Sheridan "Shed" Simove is a British entertainer, author, and entrepreneur known for inventions, novelty products, and publicity stunts.

== Early life ==
Simove was born in Cardiff, Wales. He received his pre-university education in Cardiff and attended Balliol College, Oxford University, where he completed a degree in Experimental Psychology. Simove has a brother and a sister.

== Career ==
Simove began his career in television. In 2001, Simove posed as a 16-year-old schoolboy for eight weeks as part of a Channel 4 documentary called Back to School, filmed at Kingdown secondary school in Wiltshire, England. When the head teacher heard about the real reason for the documentary, she escorted the film crew and Simove from the school grounds. Following the documentary team rejection, it was decided to scrap the series and it never aired. Simove was subsequently appointed commissioning editor of Big Brother in the United Kingdom in the mid-2000s.

In 2008, Simove published Ideas Man.

As an entertainer, Simove appeared at Edinburgh Fringe in 2009.

Simove has written and released two novelty blank books. His first was published in 2011. What Every Man Thinks About Apart from Sex contains 200 blank pages. It was promoted by Student Unions across the United Kingdom as a notebook. It became an Amazon bestseller, reaching #44 on Amazon sales charts. In 2012, Simove released 50 Shades of Gray. This book also notably contained no content and was full of blank pages in different shades of grey. Random House, publisher of Fifty Shades of Grey, threatened legal action.

In 2008, he created a currency called The Ego. In 2010, he released the iNotePad, a notebook designed to imitate the Apple iPad. In 2013, he launched a Kickstarter to release the Belt Mistletoe, a clip-on attachment to display a mistletoe on a belt. The Kickstarter reached its funding goals.

In 2013, Simove released the Rampant Rabbi, a sex toy in the shape of a Rabbi. Its application for a trademark was appealed by lingerie store chain Ann Summers, who have a similarly named product called a Rampant Rabbit.

In 2017, Simove published Shinder, a dating app where he was the only man available on the platform. Tinder subsequently filed copyright infringement against the platform created by Simove. Simove claimed to have received 150 matches and gone on 3 dates. Shinder went on to win best Low Budget Campaign at the PRCA awards in 2017.

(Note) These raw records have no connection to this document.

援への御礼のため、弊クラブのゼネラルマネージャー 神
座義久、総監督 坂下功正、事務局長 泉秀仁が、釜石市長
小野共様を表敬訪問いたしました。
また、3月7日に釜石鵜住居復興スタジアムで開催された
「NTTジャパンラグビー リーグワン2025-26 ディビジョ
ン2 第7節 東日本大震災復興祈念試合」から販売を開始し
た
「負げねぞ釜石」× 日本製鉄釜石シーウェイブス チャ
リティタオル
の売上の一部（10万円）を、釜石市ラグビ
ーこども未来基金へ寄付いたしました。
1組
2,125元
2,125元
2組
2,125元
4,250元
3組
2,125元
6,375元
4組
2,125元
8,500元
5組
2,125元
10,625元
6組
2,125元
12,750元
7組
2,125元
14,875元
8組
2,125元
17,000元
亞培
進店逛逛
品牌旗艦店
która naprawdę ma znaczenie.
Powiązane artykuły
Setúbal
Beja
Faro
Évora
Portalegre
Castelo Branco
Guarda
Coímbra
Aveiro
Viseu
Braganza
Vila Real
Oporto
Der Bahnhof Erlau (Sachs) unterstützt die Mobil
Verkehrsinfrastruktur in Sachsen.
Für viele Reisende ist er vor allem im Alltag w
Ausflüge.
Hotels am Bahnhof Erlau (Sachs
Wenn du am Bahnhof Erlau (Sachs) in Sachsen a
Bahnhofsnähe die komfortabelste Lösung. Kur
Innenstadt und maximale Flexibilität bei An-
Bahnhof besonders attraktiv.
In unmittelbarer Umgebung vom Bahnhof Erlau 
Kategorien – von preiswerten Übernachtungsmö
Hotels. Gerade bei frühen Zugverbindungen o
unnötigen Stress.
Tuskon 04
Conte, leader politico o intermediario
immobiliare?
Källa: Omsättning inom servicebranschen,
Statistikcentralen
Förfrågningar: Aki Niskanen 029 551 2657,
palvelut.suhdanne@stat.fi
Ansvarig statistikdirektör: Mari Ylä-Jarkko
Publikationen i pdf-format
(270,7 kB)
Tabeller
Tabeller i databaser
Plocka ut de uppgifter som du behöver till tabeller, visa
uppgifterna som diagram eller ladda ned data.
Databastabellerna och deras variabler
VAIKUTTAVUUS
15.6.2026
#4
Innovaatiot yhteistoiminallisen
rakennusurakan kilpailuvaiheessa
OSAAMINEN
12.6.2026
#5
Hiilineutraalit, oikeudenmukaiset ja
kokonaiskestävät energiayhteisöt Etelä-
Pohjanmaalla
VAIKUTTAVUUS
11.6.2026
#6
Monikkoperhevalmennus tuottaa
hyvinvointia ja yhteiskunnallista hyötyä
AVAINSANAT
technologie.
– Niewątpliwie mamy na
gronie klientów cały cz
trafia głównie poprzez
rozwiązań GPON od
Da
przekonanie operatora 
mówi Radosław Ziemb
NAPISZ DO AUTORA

In 2018, Simove was warned by police officers against selling inflatable imitation speed cameras, with the possibility that they would contravene the Road Traffic Act 1988 and Simove could be held responsible if they caused a crash.

In 2021, Simove set up rejectioncollection.net, a website listing every rejection letter he had received from publishing houses for his book Alpha Male, with the stated goal to be rejected by every publisher in the United Kingdom.

Simove works as a motivational speaker. In 2019, Simove was a speaker at TED in Vitosha, Bulgaria, on How to be number one in a field of one?